|Surfing for Life: Press Release|
SURFING FOR LIFE: INSPIRATIONAL FILM ON OLDER SURFERS IS PRESENTED BY KQED
Available April 14, 2001 via American Public Television (APT) to Public Television Stations Nationwide
Surfing for Life, an entertaining and inspirational portrait of nine older surfers still riding waves in their 60s, 70s, 80s and 90s, will be distributed by American Public Television to public television stations nationwide beginning in April, 2001. Presented by KQED San Francisco and directed by award-winning filmmaker David L. Brown, this remarkable documentary journey portrays the "sport of kings" as a uniquely powerful metaphor for passionate involvement and life's possibilities as we all grow older. This is a film for all audiences that details the fascinating lives of heroic role models who are "following their bliss" and staying active and engaged into their seventh, eighth and ninth decades.
Narrated by acclaimed actor Beau Bridges, Surfing for Life blends compelling life stories told through interviews, contemporary day-in-the-life footage, and a wealth of rare archival material including images from several of the world's finest early surf filmmakers and photographers. Through these insightful profiles and a healthy dose of humor, this dynamic film challenges the negative images of aging presented in America's youth-obsessed culture.

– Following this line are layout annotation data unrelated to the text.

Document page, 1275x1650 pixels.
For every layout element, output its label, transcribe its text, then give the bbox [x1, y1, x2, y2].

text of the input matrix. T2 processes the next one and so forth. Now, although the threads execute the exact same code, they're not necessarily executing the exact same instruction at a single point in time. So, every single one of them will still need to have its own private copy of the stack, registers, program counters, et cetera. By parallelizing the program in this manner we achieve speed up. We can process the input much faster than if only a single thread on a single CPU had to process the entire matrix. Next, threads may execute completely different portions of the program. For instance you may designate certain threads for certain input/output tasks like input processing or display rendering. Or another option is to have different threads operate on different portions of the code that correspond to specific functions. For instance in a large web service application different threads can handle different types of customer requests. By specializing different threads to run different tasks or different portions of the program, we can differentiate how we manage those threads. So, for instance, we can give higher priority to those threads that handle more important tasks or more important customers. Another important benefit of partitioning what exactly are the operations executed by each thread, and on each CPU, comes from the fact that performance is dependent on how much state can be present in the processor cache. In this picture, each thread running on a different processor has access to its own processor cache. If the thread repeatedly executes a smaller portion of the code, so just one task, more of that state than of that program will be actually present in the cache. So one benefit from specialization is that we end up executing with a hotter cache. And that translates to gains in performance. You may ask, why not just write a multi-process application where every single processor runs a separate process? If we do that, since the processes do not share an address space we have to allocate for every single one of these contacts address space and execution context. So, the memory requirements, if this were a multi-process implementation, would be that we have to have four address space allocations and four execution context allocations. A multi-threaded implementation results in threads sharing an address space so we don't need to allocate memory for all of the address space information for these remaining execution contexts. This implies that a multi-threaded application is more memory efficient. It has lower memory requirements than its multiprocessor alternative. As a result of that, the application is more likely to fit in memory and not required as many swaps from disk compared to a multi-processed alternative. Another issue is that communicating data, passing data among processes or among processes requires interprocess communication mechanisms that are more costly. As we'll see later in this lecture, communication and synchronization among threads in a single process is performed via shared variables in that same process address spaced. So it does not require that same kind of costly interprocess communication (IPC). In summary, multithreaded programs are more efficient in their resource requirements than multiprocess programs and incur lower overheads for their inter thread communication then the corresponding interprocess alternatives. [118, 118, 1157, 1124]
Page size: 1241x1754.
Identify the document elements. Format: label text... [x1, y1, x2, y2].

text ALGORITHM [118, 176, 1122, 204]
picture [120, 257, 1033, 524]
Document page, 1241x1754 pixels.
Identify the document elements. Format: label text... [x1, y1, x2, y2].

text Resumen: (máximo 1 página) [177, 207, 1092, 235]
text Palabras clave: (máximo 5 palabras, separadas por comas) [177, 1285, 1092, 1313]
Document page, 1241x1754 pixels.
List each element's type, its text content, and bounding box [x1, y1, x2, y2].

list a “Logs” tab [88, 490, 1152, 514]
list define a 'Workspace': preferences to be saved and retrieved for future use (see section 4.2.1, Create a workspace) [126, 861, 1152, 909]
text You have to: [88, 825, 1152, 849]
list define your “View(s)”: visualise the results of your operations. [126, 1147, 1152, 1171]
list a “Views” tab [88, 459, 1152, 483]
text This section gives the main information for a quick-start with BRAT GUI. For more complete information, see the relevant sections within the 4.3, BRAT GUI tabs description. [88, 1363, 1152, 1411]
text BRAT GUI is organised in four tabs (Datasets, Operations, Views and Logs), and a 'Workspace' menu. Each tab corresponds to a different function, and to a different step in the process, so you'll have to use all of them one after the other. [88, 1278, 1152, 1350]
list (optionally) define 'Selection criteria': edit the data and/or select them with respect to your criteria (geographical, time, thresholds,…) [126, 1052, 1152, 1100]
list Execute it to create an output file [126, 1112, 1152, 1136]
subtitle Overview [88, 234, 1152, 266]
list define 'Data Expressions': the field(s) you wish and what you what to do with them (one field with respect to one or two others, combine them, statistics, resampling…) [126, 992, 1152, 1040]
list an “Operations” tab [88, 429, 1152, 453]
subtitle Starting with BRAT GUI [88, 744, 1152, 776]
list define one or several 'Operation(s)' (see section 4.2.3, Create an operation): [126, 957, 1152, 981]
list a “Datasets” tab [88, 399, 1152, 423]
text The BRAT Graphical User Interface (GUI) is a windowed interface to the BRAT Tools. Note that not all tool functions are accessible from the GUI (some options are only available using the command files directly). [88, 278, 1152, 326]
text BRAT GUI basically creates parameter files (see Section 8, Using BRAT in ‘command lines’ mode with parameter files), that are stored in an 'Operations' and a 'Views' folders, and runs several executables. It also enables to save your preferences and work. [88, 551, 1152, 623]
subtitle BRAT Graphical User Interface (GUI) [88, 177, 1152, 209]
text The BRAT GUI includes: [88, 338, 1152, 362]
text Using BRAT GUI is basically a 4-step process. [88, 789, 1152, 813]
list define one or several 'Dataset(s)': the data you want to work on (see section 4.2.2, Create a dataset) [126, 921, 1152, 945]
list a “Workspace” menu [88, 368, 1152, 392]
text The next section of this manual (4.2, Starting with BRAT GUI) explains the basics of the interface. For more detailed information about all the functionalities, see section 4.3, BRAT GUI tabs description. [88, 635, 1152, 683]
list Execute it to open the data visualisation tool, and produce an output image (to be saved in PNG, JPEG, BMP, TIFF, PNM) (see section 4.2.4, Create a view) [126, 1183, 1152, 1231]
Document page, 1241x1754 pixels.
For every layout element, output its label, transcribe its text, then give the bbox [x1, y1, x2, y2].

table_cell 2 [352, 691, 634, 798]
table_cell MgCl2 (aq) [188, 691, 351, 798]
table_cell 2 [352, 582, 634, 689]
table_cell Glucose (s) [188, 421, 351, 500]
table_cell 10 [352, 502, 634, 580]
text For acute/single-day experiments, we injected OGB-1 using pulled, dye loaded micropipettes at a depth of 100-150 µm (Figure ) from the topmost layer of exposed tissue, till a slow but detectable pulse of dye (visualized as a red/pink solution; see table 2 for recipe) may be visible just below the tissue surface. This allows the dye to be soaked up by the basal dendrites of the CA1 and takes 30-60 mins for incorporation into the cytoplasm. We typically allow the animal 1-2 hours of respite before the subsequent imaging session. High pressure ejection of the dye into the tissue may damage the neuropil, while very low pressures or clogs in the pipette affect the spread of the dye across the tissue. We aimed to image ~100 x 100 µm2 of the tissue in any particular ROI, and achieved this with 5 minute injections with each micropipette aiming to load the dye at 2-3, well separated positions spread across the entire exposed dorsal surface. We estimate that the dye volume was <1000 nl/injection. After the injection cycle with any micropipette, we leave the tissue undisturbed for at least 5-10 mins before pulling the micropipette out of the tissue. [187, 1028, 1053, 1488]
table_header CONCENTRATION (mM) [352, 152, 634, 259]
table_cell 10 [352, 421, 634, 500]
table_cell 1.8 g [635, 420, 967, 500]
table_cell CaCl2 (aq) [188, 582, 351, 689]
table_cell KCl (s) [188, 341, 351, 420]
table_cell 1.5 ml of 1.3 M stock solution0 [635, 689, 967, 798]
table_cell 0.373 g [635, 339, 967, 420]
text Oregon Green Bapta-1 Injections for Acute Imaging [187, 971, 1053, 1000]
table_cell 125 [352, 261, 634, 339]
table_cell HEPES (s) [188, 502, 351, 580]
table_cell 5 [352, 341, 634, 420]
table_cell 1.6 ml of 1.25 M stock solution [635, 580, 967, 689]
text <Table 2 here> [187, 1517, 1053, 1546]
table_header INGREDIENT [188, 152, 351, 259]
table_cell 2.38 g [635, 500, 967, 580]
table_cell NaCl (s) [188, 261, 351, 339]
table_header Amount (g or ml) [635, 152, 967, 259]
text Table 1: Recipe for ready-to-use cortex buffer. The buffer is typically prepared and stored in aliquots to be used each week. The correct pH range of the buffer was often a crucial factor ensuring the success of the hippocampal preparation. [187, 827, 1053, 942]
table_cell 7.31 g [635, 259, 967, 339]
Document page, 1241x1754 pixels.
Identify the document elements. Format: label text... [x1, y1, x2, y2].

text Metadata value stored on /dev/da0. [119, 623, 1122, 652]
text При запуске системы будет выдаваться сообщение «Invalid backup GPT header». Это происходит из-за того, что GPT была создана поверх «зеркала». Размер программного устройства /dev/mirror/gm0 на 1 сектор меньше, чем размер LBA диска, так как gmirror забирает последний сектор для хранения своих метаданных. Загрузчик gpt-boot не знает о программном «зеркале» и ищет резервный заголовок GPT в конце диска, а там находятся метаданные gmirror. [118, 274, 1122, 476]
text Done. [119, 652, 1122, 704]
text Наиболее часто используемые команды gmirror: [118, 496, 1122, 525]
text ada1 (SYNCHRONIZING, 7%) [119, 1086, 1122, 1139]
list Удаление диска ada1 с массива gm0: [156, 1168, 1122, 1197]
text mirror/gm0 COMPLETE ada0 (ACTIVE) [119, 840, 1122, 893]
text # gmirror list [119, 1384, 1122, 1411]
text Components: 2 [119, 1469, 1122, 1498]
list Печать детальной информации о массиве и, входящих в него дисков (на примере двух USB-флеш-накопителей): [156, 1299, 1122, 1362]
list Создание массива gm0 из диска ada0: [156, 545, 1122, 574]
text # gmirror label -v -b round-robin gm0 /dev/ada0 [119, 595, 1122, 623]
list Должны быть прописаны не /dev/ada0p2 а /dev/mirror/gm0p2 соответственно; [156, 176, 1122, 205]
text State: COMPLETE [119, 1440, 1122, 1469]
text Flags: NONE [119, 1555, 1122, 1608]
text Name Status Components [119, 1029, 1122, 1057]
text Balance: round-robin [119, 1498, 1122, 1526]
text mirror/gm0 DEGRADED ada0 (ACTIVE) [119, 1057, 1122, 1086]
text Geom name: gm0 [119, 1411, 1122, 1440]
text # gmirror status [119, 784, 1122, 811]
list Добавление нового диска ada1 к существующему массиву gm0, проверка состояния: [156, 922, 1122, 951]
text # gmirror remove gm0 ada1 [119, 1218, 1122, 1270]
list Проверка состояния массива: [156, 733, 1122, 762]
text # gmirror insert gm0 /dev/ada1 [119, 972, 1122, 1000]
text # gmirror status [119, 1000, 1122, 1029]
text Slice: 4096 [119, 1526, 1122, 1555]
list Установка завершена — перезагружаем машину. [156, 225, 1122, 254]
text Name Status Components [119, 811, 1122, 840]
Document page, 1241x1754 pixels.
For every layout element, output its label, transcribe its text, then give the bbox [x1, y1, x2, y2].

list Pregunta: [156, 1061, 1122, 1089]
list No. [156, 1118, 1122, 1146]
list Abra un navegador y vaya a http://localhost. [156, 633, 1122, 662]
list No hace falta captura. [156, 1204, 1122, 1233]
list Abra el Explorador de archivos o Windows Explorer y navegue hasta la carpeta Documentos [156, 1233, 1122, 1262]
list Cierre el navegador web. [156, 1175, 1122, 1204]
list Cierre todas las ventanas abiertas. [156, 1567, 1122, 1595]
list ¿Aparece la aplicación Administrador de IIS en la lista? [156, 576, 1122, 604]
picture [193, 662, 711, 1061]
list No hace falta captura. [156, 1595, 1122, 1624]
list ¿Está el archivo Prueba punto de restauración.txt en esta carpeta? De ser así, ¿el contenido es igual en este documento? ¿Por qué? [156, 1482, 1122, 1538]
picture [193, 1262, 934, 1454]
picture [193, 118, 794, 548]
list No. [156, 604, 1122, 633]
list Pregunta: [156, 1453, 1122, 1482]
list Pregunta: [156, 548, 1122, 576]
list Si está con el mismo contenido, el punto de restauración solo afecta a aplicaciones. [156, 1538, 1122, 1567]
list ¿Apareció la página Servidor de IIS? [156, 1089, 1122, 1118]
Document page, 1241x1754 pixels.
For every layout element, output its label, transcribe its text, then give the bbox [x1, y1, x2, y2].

Surfing for Life not only challenges ageism, it also weaves a tapestry of unforgettable stories that embody many universal aspects of the human experience. The surfers' tales reveal, among many lessons, courage in the face of adversity, the power of the human spirit and a celebration of values and relationships that contribute to rich, meaningful, well-spent lives. Some examples:
after living through the attack on Pearl Harbor, John Kelly (age 81) is transformed into a life-long peace activist;
Anona Napoleon (age 60) survived a paralyzing diving accident then used faith, will and visualization to achieve a miraculous full recovery;
Woody Brown (age 88) feels reborn after "working with love" as a volunteer at an adult day health center; and
Fred Van Dyke (age 70) speaks for everyone who is dealing with the challenges of aging as he copes with the painful decision to quit surfing 25 foot waves at age 60.
With life-embracing warmth and humor, the older surfers in Surfing for Life overturn the common perception of surfing as an activity only for young people and, in the process, make an important and eloquent statement about the human potential of later life. Audiences and critics alike confirm that this is one of the most memorable and uplifting films on growing older ever produced.
KQED operates KQED Public Television 9, the nation's most-watched public television station (in prime-time), and Digital Television 30, Northern California's only public television digital signal; KQED Public Radio 88.5 FM, the most listened-to public radio station in the nation; the KQED Education Network, which brings the impact of KQED to thousands of teachers, students, parents and media professionals through workshops, seminars and resources; and kqed.org, which harnesses the power of the Internet to bring KQED to communities across the Web.